**WHAT IS REQUIRED**
One range is to be output from the listing below, exactly as written: the line with "## Way 2. Unlocking" to the line with "- It can remove", both kept.

START GIVEN ENTRIES

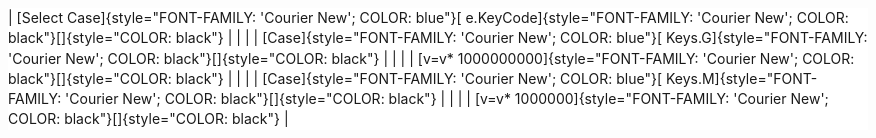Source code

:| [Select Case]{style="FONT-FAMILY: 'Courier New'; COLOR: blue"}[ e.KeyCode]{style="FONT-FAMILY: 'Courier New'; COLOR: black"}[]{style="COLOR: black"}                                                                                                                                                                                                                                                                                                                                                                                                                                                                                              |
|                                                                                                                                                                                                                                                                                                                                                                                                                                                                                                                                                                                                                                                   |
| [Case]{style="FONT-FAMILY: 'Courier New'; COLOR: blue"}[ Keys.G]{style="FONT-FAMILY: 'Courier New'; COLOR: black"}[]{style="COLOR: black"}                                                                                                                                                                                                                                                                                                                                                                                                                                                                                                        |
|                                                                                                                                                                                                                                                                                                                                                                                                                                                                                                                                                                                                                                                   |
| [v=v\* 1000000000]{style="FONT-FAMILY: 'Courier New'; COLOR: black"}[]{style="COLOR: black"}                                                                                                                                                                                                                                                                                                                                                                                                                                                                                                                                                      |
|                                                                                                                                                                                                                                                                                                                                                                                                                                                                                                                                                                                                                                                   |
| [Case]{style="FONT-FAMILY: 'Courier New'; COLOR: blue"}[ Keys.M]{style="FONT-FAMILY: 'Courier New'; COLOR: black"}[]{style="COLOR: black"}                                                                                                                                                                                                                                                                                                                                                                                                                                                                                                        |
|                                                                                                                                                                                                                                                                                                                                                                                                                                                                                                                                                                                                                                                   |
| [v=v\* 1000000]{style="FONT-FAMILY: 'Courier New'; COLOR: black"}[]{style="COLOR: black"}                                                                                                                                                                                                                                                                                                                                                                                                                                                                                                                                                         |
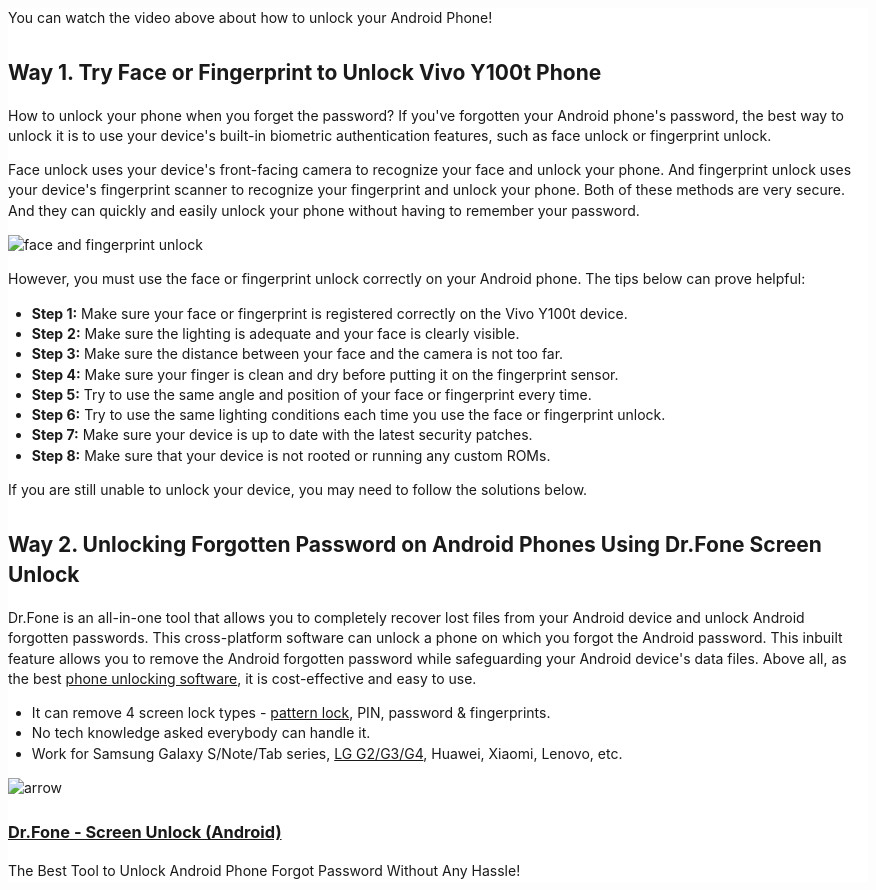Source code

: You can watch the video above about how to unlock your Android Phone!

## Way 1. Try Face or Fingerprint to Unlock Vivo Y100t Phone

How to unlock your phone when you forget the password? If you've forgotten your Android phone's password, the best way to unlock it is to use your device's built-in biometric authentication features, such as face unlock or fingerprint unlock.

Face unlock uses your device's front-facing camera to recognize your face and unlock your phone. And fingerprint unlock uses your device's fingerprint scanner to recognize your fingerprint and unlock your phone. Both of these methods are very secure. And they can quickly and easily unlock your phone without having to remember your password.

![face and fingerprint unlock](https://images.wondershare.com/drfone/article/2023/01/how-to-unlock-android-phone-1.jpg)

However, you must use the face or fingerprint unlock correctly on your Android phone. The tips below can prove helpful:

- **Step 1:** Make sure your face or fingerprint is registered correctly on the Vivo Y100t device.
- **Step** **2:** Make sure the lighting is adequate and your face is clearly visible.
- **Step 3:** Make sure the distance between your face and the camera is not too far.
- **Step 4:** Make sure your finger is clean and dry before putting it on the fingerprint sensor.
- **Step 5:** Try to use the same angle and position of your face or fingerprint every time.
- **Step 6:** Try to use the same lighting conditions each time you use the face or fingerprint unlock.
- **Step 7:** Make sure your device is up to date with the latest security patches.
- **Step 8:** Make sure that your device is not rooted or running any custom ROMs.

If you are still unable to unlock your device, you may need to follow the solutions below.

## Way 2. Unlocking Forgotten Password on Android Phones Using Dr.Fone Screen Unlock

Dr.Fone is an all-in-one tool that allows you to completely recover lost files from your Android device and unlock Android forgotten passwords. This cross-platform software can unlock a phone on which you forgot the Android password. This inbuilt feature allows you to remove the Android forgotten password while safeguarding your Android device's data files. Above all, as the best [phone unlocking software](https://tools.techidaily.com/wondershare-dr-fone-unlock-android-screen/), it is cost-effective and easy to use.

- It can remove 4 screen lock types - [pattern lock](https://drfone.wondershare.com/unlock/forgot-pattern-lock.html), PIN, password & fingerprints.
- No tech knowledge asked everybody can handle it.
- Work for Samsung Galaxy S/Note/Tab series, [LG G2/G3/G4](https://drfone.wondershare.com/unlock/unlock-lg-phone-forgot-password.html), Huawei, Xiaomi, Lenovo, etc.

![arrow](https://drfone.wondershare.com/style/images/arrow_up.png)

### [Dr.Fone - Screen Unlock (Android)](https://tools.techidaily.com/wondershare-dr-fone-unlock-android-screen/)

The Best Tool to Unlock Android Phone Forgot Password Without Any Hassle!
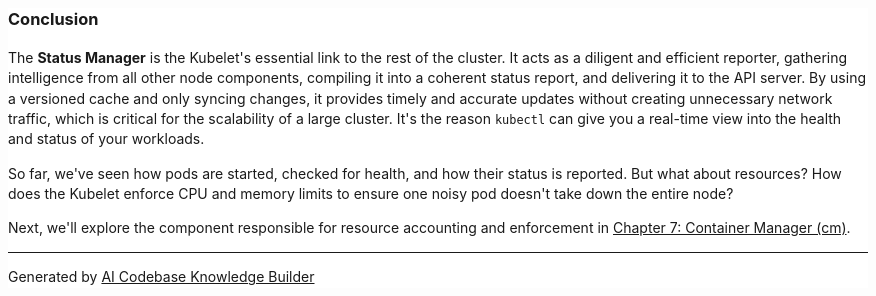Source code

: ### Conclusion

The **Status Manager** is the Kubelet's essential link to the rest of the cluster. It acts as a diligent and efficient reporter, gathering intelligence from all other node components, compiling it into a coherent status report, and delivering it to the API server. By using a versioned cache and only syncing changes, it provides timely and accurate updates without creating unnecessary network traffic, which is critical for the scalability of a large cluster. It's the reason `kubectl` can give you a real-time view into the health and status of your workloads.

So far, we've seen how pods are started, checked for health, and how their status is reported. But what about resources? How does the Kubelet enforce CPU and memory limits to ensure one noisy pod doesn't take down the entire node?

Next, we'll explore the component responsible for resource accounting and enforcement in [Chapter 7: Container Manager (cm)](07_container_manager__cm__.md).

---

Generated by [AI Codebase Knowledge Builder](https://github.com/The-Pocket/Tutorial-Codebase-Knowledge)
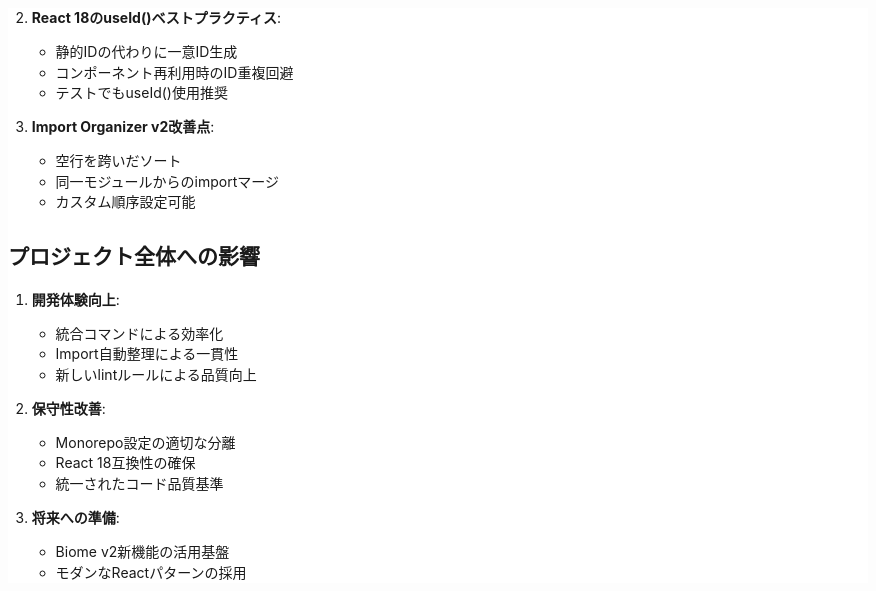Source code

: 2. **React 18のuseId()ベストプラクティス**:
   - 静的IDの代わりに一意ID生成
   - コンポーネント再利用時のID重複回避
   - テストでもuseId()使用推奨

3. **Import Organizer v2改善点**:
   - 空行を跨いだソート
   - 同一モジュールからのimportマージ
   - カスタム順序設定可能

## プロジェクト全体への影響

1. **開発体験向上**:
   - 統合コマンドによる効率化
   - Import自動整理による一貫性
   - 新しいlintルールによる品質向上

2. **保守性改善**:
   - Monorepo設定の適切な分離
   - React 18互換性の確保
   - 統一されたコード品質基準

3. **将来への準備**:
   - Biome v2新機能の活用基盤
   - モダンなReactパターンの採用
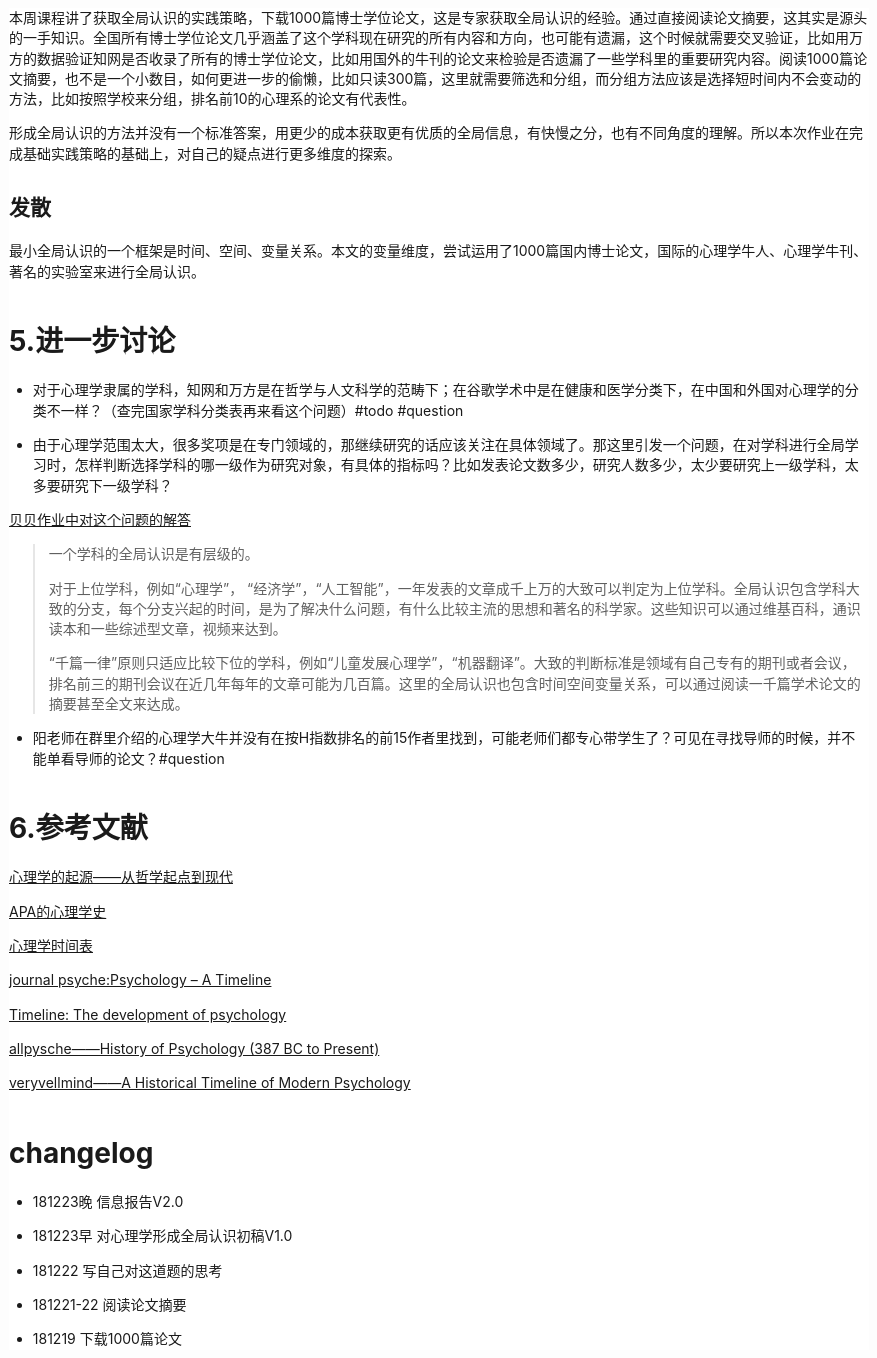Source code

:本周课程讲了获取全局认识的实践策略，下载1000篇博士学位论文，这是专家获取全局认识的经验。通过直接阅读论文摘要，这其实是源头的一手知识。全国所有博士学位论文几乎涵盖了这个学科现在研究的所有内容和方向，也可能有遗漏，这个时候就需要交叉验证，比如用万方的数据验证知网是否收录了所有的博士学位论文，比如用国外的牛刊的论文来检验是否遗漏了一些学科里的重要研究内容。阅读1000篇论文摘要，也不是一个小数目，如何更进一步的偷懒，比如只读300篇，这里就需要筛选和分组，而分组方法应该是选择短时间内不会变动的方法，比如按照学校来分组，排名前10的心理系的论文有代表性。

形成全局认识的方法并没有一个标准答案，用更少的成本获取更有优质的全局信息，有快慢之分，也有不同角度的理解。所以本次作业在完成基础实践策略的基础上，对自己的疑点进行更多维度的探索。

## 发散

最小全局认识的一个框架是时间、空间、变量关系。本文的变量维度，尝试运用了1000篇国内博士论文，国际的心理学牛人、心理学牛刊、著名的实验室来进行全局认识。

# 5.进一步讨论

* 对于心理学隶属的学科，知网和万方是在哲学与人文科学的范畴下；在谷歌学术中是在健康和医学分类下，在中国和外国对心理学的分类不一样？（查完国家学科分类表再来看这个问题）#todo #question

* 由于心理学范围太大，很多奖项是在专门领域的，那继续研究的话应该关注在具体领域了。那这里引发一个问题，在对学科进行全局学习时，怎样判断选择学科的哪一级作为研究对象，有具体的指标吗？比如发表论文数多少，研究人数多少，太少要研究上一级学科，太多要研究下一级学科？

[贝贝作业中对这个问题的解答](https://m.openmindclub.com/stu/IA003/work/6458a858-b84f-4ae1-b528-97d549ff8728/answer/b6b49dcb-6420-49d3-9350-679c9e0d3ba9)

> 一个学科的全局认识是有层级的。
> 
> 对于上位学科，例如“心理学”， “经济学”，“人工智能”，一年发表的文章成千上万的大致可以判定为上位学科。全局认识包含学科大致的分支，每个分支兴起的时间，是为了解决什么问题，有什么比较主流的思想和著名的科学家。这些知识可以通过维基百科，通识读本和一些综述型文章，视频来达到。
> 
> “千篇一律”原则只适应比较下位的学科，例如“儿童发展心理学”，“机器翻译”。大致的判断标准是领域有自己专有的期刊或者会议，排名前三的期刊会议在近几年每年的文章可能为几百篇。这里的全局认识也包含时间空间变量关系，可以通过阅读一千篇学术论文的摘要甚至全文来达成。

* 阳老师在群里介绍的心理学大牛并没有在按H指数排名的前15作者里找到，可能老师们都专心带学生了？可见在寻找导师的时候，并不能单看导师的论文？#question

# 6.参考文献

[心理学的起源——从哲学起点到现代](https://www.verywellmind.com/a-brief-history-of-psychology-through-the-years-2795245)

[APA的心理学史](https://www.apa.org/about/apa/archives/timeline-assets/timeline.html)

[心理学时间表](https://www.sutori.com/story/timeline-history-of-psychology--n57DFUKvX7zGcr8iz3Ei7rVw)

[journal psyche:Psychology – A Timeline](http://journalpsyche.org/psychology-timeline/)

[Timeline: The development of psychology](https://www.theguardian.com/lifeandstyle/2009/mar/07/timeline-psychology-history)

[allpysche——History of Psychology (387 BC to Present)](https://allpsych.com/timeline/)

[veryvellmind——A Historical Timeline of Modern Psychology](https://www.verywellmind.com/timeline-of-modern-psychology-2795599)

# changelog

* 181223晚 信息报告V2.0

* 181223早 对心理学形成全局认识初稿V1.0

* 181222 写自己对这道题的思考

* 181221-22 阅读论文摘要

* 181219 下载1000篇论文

END GIVEN ENTRIES

**SOLUTION FOR THIS EXERCISE**
## Way 2. Unlocking Forgotten Password on Android Phones Using Dr.Fone Screen Unlock

Dr.Fone is an all-in-one tool that allows you to completely recover lost files from your Android device and unlock Android forgotten passwords. This cross-platform software can unlock a phone on which you forgot the Android password. This inbuilt feature allows you to remove the Android forgotten password while safeguarding your Android device's data files. Above all, as the best [phone unlocking software](https://tools.techidaily.com/wondershare-dr-fone-unlock-android-screen/), it is cost-effective and easy to use.

- It can remove 4 screen lock types - [pattern lock](https://drfone.wondershare.com/unlock/forgot-pattern-lock.html), PIN, password & fingerprints.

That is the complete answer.